Sinnestäuschung: Die mechanische Geisterhand
Es ist ein Gefühl, das einem Gänsehaut auf die Arme treibt: Die Gewissheit, dass jemand direkt hinter einem steht, auch wenn man ihn nicht sehen kann. Wissenschaftler sprechen vom "Feeling of Presence (FoP)", also dem Gefühl einer Gegenwart. Dieses Phänomen wird entweder von Personen in körperlichen Ausnahmesituationen – zum Beispiel bei Extrembergsteigern – oder von Patienten mit Epilepsie, Hirntumoren und Schlaganfällen beschrieben. In einem Experiment haben Wissenschaftler der Eidgenössischen Technischen Hochschule in Lausanne jetzt gesunde Probanden in einen FoP-Zustand versetzt. Möglich war das künstliche Geistersspüren durch einen Roboter, mit dem man sich selbst auf die Schulter tippen kann.
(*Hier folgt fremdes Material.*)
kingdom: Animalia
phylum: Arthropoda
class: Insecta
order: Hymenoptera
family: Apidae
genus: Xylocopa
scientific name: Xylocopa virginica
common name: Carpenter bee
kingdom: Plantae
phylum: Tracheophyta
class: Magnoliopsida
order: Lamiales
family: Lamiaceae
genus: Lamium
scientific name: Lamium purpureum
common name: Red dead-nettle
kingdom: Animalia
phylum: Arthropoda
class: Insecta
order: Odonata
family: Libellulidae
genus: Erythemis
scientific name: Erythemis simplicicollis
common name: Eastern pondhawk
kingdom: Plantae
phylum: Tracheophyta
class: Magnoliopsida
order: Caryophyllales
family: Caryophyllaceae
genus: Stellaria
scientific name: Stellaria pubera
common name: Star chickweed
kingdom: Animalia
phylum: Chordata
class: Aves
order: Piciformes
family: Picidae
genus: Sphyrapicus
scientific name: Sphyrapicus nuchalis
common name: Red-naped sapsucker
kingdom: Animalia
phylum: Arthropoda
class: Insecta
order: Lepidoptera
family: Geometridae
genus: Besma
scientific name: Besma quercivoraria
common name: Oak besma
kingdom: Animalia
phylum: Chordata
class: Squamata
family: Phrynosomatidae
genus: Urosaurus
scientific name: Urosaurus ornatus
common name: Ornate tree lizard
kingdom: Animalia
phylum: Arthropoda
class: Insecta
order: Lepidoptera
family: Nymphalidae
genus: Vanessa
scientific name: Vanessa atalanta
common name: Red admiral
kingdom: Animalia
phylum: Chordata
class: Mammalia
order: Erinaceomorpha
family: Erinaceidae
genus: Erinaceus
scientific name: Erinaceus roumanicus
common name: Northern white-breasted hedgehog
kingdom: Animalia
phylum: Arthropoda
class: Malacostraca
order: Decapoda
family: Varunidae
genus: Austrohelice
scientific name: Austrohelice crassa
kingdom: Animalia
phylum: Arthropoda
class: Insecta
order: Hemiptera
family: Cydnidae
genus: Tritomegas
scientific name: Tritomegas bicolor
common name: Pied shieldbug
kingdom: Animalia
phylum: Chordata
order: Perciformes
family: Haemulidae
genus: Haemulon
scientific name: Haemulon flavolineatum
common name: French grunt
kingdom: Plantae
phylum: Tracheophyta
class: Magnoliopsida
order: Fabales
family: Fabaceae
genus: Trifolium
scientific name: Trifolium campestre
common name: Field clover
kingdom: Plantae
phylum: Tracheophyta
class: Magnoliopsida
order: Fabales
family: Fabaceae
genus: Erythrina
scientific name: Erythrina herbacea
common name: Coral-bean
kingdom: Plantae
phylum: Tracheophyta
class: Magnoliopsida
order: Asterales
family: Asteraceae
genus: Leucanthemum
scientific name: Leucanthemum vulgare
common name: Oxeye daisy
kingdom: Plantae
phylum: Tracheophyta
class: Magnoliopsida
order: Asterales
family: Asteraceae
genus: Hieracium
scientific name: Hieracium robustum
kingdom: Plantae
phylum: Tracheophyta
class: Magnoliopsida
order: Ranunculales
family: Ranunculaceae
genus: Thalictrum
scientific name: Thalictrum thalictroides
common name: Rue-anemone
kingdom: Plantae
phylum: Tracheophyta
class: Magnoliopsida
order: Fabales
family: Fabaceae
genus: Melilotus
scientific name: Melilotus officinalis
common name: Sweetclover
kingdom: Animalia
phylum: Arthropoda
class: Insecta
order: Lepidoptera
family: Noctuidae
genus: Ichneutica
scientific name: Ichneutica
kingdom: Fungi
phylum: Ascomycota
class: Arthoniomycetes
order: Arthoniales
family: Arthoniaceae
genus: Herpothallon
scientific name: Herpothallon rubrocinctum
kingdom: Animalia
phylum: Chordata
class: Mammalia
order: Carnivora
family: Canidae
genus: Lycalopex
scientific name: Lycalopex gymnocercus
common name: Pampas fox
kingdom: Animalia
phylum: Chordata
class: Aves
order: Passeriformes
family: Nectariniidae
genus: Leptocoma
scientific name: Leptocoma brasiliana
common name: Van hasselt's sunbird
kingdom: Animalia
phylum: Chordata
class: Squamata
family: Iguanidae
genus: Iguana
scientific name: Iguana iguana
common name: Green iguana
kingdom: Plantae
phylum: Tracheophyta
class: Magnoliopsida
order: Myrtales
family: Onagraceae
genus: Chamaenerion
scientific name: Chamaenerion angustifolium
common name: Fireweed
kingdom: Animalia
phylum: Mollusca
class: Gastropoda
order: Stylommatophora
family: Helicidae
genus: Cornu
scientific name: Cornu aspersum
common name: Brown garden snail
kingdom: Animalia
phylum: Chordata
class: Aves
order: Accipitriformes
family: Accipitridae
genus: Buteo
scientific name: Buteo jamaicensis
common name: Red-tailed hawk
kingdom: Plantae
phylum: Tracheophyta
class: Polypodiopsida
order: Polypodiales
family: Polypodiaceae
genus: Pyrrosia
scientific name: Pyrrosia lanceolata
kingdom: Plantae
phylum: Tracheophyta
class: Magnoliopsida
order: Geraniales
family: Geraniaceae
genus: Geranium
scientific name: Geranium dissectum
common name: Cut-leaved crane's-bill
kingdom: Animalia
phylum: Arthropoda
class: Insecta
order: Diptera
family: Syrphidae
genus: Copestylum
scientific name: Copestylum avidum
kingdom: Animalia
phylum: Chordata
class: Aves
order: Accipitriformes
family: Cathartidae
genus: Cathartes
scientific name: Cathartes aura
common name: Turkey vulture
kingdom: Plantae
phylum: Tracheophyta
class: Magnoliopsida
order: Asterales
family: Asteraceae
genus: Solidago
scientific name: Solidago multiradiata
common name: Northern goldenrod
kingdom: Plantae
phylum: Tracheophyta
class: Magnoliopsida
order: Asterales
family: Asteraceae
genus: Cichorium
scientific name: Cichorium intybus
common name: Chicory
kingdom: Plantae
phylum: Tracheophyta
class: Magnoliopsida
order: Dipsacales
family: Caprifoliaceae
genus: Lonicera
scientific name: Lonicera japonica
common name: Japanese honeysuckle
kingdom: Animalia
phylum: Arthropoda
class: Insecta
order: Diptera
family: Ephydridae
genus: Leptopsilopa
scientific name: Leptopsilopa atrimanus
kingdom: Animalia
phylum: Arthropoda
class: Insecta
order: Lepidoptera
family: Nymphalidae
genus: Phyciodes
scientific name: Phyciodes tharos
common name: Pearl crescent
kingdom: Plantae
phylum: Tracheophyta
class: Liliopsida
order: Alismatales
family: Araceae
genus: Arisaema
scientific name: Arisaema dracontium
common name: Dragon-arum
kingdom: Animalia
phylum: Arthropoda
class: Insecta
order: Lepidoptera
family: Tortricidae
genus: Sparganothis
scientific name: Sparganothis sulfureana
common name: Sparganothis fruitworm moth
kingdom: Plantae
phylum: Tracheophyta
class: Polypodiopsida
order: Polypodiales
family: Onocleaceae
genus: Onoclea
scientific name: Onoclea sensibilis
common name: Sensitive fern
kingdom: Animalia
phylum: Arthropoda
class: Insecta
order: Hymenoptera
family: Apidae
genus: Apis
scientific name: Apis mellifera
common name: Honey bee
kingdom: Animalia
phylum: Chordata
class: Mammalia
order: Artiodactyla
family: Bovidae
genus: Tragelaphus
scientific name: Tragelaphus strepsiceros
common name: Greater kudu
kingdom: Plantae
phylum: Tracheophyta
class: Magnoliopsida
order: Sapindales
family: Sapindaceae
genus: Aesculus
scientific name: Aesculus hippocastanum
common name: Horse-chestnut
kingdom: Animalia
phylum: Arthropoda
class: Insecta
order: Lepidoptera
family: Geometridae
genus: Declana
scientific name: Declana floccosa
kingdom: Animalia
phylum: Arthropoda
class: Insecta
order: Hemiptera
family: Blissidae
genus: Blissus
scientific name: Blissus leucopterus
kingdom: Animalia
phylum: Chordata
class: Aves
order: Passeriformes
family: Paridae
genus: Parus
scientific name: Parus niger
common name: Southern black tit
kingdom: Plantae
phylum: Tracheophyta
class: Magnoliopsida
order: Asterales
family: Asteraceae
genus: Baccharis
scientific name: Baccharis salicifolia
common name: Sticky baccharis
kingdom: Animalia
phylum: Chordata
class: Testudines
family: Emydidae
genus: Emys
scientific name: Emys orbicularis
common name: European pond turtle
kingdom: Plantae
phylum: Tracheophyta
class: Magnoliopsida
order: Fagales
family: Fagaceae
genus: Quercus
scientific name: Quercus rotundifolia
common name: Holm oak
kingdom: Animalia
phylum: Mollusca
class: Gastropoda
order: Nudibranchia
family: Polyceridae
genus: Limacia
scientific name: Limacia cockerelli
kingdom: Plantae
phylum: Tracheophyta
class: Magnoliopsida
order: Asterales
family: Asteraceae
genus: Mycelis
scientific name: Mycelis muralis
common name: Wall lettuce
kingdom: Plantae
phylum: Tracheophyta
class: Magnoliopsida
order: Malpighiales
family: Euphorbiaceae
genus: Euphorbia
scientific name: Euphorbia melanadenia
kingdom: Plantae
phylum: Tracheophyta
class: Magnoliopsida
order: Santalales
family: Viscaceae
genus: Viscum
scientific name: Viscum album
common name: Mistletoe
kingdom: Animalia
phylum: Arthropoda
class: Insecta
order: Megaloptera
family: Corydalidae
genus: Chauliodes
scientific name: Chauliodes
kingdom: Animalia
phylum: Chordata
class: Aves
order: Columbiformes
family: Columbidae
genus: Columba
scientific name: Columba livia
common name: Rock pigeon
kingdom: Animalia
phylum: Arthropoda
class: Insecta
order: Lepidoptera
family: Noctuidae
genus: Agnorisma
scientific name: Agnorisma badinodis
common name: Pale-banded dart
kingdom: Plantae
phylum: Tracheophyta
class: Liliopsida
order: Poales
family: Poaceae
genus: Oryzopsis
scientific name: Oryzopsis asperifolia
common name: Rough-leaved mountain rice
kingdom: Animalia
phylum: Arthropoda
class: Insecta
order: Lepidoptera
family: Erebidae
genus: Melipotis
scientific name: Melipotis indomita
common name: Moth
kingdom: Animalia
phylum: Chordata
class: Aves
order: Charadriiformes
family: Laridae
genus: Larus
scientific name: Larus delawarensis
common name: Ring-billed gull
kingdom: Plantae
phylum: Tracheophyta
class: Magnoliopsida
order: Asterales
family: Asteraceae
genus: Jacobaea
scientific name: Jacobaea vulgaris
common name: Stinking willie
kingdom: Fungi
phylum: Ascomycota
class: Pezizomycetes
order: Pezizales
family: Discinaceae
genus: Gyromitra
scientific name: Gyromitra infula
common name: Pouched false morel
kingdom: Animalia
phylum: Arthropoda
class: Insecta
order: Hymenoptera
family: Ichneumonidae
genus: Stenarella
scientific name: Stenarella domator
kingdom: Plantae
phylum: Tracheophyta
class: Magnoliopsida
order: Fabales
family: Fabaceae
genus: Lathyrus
In dem Versuch wurden den Teilnehmern die Augen verbunden und mit Hilfe von Kopfhörern alle Umgebungsgeräusche ausgeblendet. So mit sich allein mussten die Probanden dann mit einem Roboterarm in die Luft pieken. Ein zweiter Roboter nahm die Bewegung auf und berührte die Person am Rücken. Je nachdem wo der Teilnehmer in die Luft stach, wurde auch ein anderer Teil ihrer Rückseite stimuliert. Allen Versuchsteilnehmern wurde erklärt, dass sie mit dem einen Roboterarm die Bewegung des zweiten steuerten. Ihnen war also durchaus bewusst, dass sie sich im Grunde selbst auf den Rücken klopften.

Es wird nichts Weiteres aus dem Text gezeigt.